Oliver Burkeman: Severe anti-clutter coaches think you should be asking yourself some tough questions: "Are you storing reminders of lousy times? Painful memories? Heartbreak?"
  
  

Stressed office worker squashed by filing cabinets
If you're feeling trapped by your current job, a change of career could improve your outlook on life. Photograph: Getty Images Photograph: Adri Berger/Getty

I was in a branch of the Container Store, a US chain devoted to selling things to help you organise your clutter, when I had two horrifying revelations. The first, which will be understood only by fellow anal retentives and stationery obsessives, was that I was - surrounded by filing systems and boxes - completely happy. The second was that I'd finally figured out why Karl Marx was wrong. Capitalism was never going to collapse in on itself. Instead, in an ingenious act of self-preservation, it invented the anti-clutter industry, which asks us to deal with having too much stuff by buying more stuff.

If you bought every book on clutter in the past few years (with titles such as Clear Your Clutter With Feng Shui; Clear Your Clutter, Clear Your Mind; and, my personal favourite, Clutter's Last Stand), you'd just have created more clutter. But there are a few recurring gems of advice if you're feeling submerged:

1) Categorise your clutter. You won't be able to figure out what to do with any given bit of stuff if you don't know what kind of stuff it is. There are things you know you want to get rid of, and things you need that just happen to be in the wrong place right now. But there's a third category: stuff you just want to hang on to, even though it's never going to be useful. Severe anti-clutter coaches think you should be asking yourself some tough questions at this point. "Are you storing reminders of lousy times? Painful memories? Heartbreak?" asks RebeccaSue River, in Clear Your Clutter, Clear Your Mind, a frighteningly detailed book that outlines a whole metaphysics of clutter (apparently it traps "stagnant energy" in your home). The more lenient advice: pack this third kind of stuff in boxes.

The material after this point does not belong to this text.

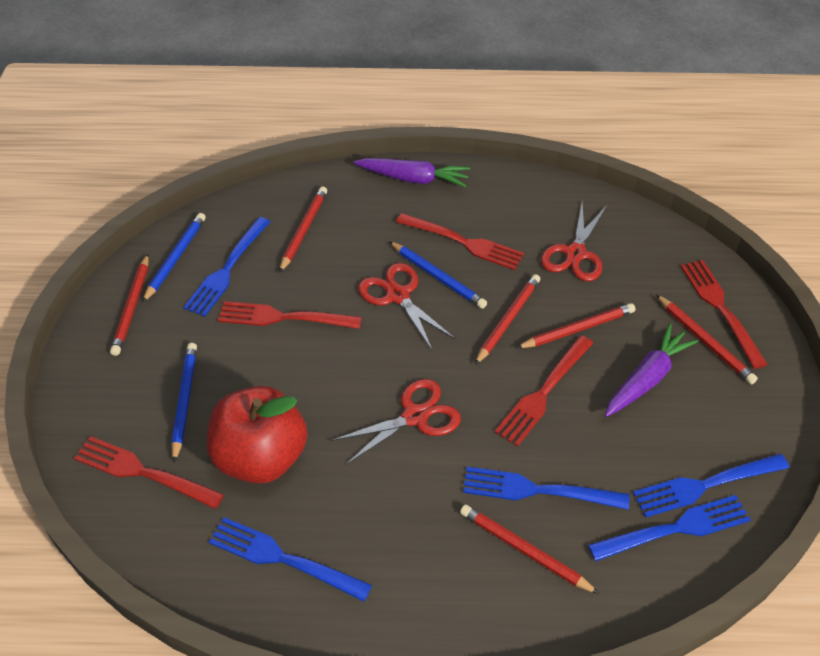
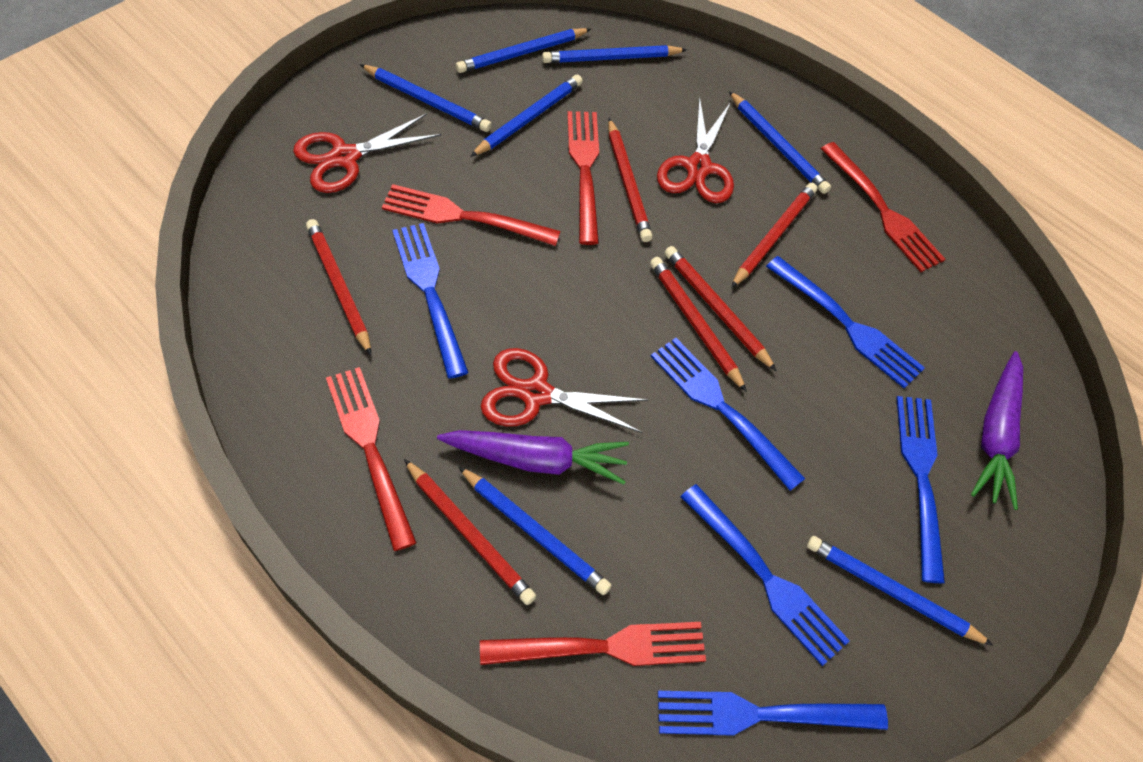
blue fork: [183,217,270,317] [209,517,372,602] [463,467,629,510] [588,495,751,561] [633,454,789,518] = 5 -> [392,223,469,379] [651,338,805,491] [658,691,888,736] [680,484,850,666] [766,256,925,388] [896,396,945,583] = 6
blue pencil: [142,213,206,303] [171,343,197,463] [389,241,487,309] = 3 -> [360,64,492,132] [456,28,591,73] [459,467,612,595] [470,74,583,157] [542,45,687,63] [729,91,831,194] [807,536,994,646] = 7
red apple: [207,386,307,484] = 1 -> none = 0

2) Use "collection buckets". Another great idea from David Allen, in his book Getting Things Done, for which this column is starting to sound like a weekly advertisement. Mentally separate the idea of collecting up all the things that aren't where they should be from the idea of actually dealing with them. Corral a floorful of toys into a crate in a corner, a deskful of paper into an "in" folder. The point is to get the clutter into holding bays. Process later, as time permits.

3) Divide your home into zones. Attack each in surgical strikes and develop routines. It's ironic that by far the best website on this subject, flylady.com, is itself very cluttered, but take a deep breath and explore.

Alternatively, join the pro-clutter backlash. Next year sees the UK publication of A Perfect Mess: The Hidden Benefits Of Disorder - How Crammed Closets, Cluttered Offices, And On-The-Fly Planning Make The World A Better Place. "Moderately messy systems", according to its author, a business school professor, are more efficient and resilient. At the least, it's a brilliant excuse.